» Task
In the material below, find each line with the word "shift" and copy it.

◆ ◆ ◆ ◆ ◆

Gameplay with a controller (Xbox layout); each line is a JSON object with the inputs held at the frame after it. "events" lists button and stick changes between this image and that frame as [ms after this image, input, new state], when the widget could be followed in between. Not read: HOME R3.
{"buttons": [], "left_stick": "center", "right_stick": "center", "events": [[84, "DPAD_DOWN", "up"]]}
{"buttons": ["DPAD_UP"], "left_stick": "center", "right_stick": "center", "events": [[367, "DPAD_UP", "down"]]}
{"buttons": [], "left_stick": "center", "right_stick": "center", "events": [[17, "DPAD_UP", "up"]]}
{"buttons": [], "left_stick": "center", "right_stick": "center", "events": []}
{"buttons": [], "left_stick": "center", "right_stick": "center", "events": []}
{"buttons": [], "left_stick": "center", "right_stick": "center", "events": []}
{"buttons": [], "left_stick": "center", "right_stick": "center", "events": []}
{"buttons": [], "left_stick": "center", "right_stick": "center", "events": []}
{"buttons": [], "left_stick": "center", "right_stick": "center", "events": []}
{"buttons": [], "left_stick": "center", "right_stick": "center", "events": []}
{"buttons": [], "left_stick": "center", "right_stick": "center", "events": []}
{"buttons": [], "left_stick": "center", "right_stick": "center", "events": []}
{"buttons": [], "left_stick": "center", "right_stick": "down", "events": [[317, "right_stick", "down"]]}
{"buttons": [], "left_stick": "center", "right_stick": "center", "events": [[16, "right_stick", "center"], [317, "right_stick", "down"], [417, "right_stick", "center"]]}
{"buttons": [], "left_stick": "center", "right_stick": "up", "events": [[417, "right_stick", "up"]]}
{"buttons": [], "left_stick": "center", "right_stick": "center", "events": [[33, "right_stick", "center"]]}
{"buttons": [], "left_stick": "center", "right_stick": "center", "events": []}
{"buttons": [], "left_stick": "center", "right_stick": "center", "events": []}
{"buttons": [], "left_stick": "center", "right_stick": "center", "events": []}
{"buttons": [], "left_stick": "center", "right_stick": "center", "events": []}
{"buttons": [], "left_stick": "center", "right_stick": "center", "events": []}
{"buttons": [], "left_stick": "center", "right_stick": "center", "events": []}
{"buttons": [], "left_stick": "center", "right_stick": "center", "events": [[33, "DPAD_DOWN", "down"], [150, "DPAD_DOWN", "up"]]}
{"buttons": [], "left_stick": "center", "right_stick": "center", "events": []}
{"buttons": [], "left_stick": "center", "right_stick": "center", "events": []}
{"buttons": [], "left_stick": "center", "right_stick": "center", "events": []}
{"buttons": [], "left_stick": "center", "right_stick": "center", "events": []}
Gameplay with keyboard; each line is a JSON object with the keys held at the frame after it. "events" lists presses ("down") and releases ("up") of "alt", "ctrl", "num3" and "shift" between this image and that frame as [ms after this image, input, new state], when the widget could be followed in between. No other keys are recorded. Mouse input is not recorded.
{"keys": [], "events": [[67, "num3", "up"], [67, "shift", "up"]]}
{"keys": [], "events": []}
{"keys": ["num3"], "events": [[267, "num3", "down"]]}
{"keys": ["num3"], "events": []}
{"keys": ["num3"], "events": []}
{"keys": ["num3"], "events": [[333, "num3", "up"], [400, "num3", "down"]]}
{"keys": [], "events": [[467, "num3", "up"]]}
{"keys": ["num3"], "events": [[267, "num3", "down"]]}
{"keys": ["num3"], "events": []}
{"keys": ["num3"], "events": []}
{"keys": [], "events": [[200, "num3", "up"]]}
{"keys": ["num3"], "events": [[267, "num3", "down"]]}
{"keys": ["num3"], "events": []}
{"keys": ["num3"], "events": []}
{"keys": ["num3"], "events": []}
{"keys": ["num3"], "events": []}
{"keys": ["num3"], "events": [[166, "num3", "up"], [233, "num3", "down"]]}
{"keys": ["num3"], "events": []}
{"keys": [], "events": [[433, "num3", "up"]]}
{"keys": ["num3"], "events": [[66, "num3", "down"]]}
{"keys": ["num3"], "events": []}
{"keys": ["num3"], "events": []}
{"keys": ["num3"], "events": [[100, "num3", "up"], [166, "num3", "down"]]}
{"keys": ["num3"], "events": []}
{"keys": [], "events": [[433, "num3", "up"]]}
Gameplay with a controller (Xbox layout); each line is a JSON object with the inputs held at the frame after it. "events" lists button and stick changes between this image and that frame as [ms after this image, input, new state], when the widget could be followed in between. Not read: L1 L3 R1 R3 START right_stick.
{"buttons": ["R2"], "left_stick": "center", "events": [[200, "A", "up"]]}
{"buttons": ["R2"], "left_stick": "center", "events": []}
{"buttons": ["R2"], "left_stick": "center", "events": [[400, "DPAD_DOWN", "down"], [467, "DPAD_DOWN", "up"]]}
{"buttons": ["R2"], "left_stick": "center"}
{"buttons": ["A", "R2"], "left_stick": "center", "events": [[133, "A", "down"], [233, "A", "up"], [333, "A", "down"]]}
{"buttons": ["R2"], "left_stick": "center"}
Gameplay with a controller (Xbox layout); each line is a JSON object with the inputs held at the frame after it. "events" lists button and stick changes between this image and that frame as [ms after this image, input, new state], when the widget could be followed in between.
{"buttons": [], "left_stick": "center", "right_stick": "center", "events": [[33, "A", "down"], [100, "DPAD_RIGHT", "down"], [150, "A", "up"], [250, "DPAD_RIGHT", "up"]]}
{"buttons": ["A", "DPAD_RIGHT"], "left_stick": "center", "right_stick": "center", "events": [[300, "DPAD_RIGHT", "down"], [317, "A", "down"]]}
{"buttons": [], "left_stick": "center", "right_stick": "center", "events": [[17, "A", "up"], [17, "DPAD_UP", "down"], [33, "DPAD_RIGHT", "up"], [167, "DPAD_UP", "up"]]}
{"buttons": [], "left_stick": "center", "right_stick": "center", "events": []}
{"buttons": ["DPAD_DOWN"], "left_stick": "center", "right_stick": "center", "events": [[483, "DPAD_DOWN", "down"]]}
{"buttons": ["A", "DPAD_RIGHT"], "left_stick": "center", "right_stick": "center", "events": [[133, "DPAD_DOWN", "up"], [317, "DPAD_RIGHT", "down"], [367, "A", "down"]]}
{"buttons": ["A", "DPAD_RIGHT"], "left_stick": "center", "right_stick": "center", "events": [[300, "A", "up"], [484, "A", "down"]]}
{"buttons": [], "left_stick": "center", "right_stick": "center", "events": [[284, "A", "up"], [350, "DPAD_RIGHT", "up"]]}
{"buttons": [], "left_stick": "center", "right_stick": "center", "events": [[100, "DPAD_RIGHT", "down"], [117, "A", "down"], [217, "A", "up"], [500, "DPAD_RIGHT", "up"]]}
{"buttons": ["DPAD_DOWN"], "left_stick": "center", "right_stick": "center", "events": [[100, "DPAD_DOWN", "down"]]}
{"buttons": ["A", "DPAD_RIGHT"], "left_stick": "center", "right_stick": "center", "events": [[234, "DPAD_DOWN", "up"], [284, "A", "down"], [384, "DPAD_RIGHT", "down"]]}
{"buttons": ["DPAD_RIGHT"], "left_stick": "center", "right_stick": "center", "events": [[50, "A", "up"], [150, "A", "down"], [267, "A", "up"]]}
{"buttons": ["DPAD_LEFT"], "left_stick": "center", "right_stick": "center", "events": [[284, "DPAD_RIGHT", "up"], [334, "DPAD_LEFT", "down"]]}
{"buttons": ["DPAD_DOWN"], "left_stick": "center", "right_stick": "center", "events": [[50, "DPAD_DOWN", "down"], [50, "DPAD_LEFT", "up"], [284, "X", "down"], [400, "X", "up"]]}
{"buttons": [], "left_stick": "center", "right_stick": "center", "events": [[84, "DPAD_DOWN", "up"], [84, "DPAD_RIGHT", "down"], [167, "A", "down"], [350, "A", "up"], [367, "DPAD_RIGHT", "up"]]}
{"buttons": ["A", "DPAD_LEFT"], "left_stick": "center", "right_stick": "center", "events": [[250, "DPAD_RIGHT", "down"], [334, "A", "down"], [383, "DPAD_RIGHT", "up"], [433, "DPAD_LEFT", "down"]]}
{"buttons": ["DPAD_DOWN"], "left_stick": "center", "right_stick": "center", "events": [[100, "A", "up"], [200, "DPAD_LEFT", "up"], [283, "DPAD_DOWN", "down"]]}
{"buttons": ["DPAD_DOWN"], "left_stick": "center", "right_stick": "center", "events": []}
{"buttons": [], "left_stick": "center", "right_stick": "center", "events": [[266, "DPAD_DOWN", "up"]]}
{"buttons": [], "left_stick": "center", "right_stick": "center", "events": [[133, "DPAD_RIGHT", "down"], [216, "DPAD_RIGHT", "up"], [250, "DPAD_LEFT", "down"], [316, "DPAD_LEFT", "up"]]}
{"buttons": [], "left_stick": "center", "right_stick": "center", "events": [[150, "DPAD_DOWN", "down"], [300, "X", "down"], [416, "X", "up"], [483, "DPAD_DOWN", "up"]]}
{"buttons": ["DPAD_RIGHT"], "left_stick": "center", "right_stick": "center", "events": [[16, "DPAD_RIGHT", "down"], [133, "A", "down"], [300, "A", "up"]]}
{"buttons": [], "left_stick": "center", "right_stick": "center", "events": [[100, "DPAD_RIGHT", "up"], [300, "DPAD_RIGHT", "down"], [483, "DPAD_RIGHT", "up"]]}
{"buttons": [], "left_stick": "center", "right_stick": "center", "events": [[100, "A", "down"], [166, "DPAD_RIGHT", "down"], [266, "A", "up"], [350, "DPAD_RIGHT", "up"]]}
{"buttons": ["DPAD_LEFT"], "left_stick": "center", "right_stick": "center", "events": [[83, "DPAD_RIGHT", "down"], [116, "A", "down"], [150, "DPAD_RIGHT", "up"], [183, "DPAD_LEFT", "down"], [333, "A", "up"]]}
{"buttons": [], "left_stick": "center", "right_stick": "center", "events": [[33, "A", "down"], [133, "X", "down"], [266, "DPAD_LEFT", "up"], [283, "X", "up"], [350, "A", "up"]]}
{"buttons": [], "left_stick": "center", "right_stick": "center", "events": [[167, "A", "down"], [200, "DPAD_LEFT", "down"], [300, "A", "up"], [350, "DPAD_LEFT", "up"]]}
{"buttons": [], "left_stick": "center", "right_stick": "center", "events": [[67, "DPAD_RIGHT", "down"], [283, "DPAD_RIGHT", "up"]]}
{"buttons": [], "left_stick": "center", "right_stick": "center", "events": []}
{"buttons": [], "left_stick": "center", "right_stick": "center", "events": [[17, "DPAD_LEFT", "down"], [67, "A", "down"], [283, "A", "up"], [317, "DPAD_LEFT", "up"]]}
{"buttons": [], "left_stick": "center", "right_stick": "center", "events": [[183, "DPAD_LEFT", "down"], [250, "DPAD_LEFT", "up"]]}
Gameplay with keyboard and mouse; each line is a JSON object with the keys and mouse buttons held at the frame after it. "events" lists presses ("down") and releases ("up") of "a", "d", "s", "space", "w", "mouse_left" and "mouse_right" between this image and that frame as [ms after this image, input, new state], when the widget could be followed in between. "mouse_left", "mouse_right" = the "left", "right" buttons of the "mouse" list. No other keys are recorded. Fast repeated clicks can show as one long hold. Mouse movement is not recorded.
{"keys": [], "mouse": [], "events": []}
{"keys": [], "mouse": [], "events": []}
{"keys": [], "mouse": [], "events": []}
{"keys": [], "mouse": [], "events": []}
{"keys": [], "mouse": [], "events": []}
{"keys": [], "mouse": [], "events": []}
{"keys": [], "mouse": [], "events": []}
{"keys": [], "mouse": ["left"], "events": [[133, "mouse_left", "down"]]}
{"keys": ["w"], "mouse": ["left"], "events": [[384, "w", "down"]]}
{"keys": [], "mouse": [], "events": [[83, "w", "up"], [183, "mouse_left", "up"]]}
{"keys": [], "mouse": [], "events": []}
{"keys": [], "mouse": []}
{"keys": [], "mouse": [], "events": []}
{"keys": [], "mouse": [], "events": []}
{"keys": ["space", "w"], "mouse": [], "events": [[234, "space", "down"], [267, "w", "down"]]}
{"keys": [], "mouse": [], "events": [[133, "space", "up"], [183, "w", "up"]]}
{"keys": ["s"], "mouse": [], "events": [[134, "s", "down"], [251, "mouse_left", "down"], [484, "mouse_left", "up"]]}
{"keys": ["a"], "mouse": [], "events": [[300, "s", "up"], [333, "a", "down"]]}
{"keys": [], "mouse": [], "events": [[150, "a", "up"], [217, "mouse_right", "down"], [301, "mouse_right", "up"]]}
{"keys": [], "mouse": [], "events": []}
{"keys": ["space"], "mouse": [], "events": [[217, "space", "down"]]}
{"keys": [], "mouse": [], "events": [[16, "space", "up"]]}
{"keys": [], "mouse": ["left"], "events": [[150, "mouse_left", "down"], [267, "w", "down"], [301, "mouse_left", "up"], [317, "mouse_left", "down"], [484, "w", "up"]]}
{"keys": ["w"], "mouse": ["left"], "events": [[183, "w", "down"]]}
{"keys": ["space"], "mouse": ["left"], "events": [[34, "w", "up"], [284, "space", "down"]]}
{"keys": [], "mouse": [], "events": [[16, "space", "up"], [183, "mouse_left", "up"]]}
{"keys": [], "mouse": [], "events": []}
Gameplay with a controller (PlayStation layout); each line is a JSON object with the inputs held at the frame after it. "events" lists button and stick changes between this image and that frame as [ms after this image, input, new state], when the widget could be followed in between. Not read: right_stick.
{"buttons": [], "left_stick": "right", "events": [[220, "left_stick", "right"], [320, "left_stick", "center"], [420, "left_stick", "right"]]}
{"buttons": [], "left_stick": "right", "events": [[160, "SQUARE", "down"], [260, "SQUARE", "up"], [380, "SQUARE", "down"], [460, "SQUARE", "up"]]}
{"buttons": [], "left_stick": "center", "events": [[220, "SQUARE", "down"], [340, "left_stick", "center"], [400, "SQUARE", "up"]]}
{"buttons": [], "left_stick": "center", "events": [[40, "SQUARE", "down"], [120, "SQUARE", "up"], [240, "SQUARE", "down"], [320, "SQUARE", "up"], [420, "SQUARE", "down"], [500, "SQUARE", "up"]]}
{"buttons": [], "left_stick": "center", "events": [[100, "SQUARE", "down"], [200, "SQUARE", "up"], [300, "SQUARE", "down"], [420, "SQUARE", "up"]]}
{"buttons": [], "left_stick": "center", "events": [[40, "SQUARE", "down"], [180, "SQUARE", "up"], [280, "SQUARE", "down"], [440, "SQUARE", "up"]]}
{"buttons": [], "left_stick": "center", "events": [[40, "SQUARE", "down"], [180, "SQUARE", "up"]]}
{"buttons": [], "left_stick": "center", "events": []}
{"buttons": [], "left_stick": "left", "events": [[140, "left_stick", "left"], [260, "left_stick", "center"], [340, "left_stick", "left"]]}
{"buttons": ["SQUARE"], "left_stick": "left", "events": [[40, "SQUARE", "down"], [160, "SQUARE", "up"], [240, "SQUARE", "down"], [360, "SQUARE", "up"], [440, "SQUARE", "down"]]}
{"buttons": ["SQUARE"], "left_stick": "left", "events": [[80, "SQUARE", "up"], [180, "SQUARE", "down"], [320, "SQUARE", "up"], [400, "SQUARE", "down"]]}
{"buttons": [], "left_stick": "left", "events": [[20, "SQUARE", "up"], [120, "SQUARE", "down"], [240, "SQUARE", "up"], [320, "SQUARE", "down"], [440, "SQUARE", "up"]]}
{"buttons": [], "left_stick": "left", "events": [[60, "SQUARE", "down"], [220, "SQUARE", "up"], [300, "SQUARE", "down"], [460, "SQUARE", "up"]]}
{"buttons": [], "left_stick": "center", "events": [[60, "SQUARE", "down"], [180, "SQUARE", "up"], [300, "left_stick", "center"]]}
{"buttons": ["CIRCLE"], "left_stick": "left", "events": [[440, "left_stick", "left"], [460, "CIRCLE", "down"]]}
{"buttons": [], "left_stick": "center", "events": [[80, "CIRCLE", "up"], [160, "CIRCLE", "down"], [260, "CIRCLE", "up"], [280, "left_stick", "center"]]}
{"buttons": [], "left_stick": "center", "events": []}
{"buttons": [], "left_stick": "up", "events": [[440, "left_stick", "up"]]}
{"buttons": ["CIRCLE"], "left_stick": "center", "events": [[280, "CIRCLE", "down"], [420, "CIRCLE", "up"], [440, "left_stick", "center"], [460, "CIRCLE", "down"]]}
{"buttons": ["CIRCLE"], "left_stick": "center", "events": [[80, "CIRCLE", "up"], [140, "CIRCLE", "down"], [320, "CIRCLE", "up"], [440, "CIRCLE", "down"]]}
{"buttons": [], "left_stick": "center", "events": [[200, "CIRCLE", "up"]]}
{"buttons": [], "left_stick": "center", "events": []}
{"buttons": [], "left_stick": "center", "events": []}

◆ ◆ ◆ ◆ ◆

» Solution for this problem
Gameplay with keyboard; each line is a JSON object with the keys held at the frame after it. "events" lists presses ("down") and releases ("up") of "alt", "ctrl", "num3" and "shift" between this image and that frame as [ms after this image, input, new state], when the widget could be followed in between. No other keys are recorded. Mouse input is not recorded.
{"keys": [], "events": [[67, "num3", "up"], [67, "shift", "up"]]}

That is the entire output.